■ Assignment
Extract all lines in the data that contain the word "message".

(Data records)
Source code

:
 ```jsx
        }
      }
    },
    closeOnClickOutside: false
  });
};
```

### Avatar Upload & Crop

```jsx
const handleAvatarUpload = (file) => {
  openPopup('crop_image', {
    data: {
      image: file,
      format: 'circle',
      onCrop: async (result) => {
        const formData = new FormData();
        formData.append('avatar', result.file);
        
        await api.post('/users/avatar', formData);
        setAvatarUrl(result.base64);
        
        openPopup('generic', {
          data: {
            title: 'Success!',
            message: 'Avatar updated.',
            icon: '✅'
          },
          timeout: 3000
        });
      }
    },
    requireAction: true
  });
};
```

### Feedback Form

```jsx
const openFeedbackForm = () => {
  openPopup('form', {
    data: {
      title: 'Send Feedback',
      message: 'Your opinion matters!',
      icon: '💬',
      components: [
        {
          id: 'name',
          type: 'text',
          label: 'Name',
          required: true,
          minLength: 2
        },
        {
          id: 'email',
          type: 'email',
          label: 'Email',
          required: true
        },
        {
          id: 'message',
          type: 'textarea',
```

■ Solution to the exercise
            message: 'Avatar updated.',
      message: 'Your opinion matters!',
          id: 'message',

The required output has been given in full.